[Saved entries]
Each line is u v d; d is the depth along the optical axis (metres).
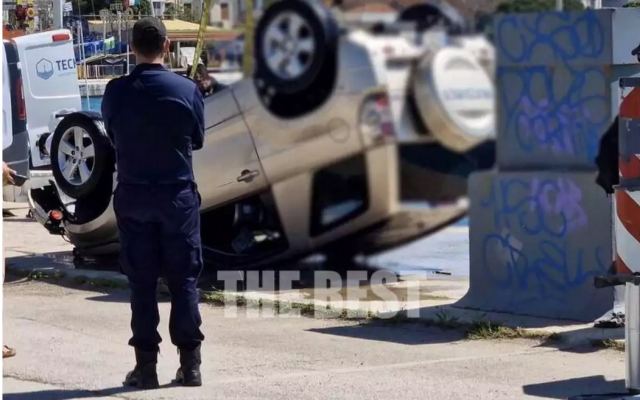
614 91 22.47
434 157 32.72
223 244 29.44
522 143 23.84
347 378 18.75
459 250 32.41
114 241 30.38
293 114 29.03
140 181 17.16
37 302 26.44
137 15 73.12
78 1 82.25
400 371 19.28
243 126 28.73
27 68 50.25
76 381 18.53
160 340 18.03
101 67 73.44
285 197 29.25
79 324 23.66
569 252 22.83
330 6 30.75
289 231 29.44
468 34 33.06
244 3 30.55
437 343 21.62
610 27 22.44
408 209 31.98
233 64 29.80
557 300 23.03
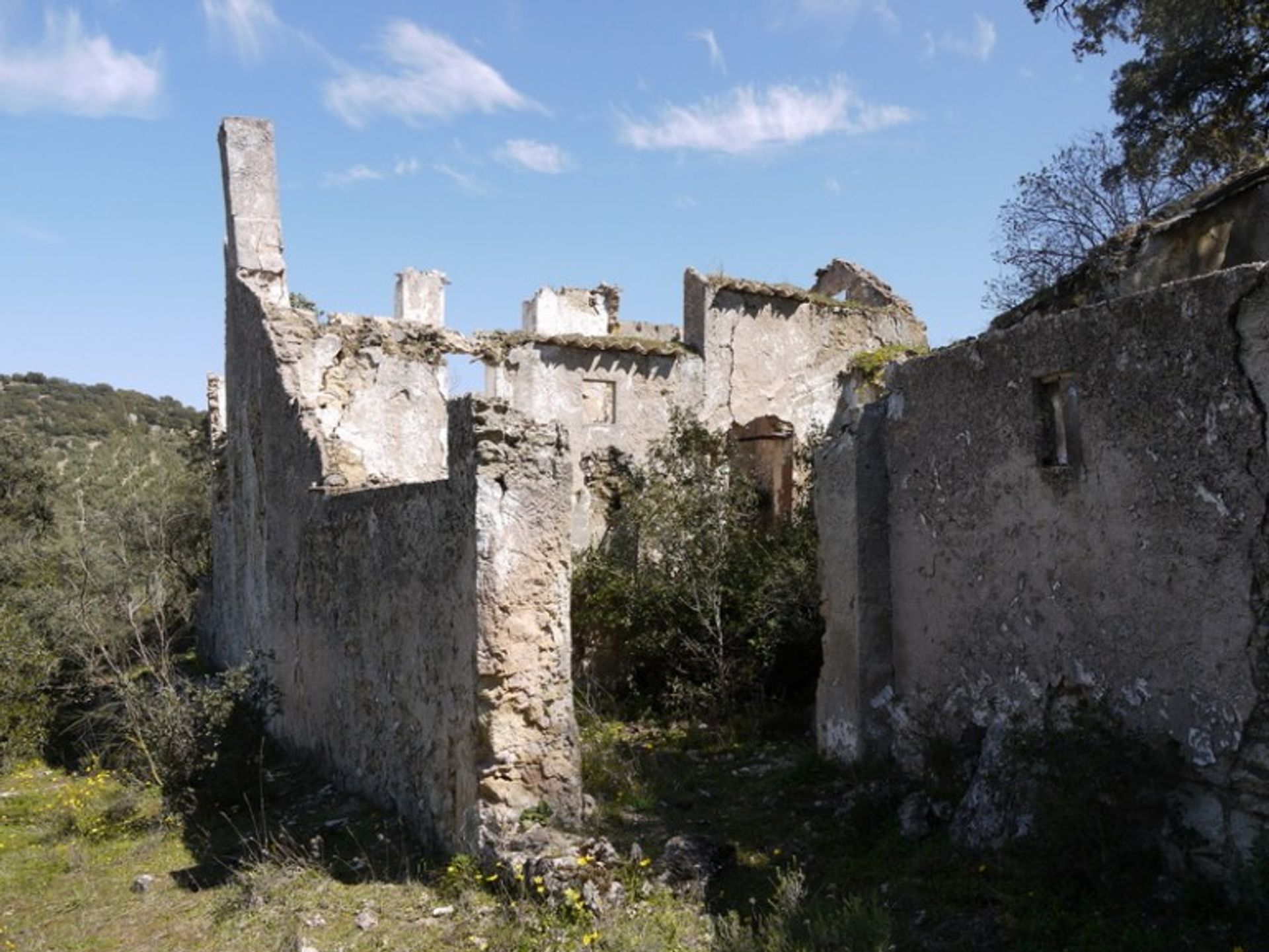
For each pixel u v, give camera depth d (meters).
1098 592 6.48
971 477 7.74
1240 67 15.27
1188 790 5.80
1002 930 5.63
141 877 7.80
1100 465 6.48
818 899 6.07
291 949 6.03
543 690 7.26
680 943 5.71
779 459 18.38
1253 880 5.22
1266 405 5.44
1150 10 15.70
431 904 6.61
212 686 12.48
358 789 9.52
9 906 7.54
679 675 13.08
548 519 7.40
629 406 17.22
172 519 20.70
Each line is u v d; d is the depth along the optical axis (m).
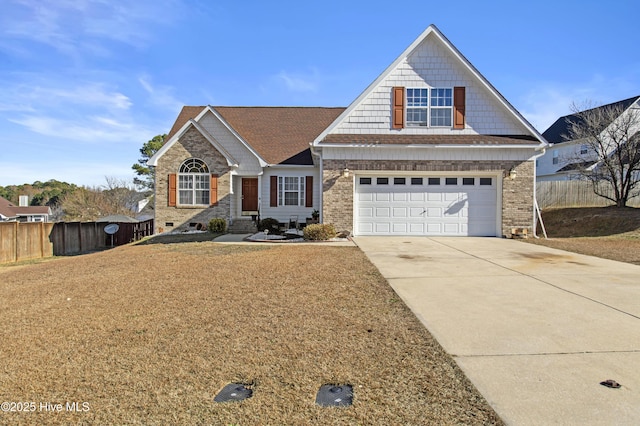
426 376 3.82
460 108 14.96
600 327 5.05
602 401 3.32
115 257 12.12
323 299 6.44
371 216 14.98
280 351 4.45
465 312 5.71
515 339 4.68
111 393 3.62
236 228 19.42
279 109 24.48
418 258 10.16
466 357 4.21
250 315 5.71
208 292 7.05
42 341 4.89
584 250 11.62
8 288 8.48
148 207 45.03
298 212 20.47
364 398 3.46
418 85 14.99
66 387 3.74
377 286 7.21
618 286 7.18
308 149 21.28
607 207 20.92
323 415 3.22
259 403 3.41
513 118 14.92
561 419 3.08
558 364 4.02
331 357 4.28
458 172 14.66
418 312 5.71
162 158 19.59
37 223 18.31
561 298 6.39
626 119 22.30
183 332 5.09
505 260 9.89
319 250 11.65
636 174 22.20
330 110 24.42
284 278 7.97
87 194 39.22
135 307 6.27
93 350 4.58
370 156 14.65
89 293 7.31
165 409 3.34
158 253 12.16
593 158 24.47
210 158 19.45
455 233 14.98
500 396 3.43
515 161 14.64
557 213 22.12
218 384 3.75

• Work task: I would like you to retype exactly the lines running from the one containing "1253 880 5.22" to the last line of the entries, both included, leaving all pictures out.

• Solved exercise:
1253 880 5.22
1266 405 5.44
1150 10 15.70
431 904 6.61
212 686 12.48
358 789 9.52
9 906 7.54
679 675 13.08
548 519 7.40
629 406 17.22
172 519 20.70
Each line is u v d; d is the depth along the optical axis (m).
426 376 3.82
460 108 14.96
600 327 5.05
602 401 3.32
115 257 12.12
323 299 6.44
371 216 14.98
280 351 4.45
465 312 5.71
515 339 4.68
111 393 3.62
236 228 19.42
279 109 24.48
418 258 10.16
466 357 4.21
250 315 5.71
208 292 7.05
42 341 4.89
584 250 11.62
8 288 8.48
148 207 45.03
298 212 20.47
364 398 3.46
418 85 14.99
66 387 3.74
377 286 7.21
618 286 7.18
308 149 21.28
607 207 20.92
323 415 3.22
259 403 3.41
513 118 14.92
561 419 3.08
558 364 4.02
331 357 4.28
458 172 14.66
418 312 5.71
162 158 19.59
37 223 18.31
561 298 6.39
626 119 22.30
183 332 5.09
505 260 9.89
319 250 11.65
636 174 22.20
330 110 24.42
284 278 7.97
87 194 39.22
135 307 6.27
93 350 4.58
370 156 14.65
89 293 7.31
165 409 3.34
158 253 12.16
593 158 24.47
210 158 19.45
455 233 14.98
500 396 3.43
515 161 14.64
557 213 22.12
218 384 3.75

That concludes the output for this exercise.